The Hestvitband S3 can also track barometric pressure, along with rather unique stats, such as wrist humidity and temperature. The former is a good indicator of when your skin is getting too dry and you should probably go for a hydrating hand cream, while the latter is a predictor of comfort.

That's not all, however—the Hesvitband S3 comes with an eponymous companion app. Contact between the two is established through Bluetooth 4.0 Low Energy, and the app serves as a dashboard that mirrors the readings from your wrist when you hit the sync button. Doing so is advisable, as this will allow you to, eventually, step back and see historic readings and have the opportunity to analyze your lifestyle and the areas in need of improvement. 

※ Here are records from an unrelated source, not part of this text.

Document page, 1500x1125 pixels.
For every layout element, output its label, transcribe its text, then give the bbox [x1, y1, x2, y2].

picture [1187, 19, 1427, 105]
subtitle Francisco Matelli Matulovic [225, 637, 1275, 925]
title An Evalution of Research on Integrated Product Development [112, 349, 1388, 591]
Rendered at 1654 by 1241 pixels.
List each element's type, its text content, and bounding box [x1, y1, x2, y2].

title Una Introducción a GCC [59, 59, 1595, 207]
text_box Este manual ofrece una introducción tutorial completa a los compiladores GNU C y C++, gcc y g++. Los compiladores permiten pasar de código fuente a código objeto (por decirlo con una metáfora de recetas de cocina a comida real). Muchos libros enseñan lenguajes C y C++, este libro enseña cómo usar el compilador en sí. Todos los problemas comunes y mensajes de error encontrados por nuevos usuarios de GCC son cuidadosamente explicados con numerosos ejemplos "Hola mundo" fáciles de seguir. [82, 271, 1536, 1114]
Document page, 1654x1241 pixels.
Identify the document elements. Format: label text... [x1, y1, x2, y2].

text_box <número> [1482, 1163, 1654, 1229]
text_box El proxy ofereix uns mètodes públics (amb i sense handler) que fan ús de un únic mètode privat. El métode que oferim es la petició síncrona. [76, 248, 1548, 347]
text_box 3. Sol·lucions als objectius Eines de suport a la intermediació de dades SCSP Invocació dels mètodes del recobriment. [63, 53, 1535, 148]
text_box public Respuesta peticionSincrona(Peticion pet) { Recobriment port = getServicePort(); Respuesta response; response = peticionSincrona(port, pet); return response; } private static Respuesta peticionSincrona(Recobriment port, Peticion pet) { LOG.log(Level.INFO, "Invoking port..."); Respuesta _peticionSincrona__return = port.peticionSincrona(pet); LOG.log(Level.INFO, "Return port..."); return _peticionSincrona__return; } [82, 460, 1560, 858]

Hesvit outfitted the Hesvitband S3 with a 60mAh, Lithium polymer battery. To top it off, you just plug the mini-USB jack into the band, and the other end to any computer. It needs about an hour and a half to go from zero to full.

Indeed, despite the seemingly tiny capacity, the cell on the Hesvitband S3 is actually kind of large for a health tracker. In our experience, it should last you anywhere between 3 to 4 days of active usage, while standby time is rated at 5 to 7 days. These aren't chart-topping scores, but not horribly short either.


At no more and no less than $79, Hesvit's Hesvitband S3 is competitive in terms of pricing, though not exactly the cheapest solution on the market. For that kind of money, however, we were unable to find a more thorough health tracker, and we did try. If you're at all interested in keeping healthy, then, add Hesvit's solution to your research list—you may find it's a good fit.

A new player in town, Hesvit is hoping to improve its visibility among tech consumers by actively participating in related expos. Hesvit will exhibit at both MWC 2015 in February and CeBIT 2016 in March.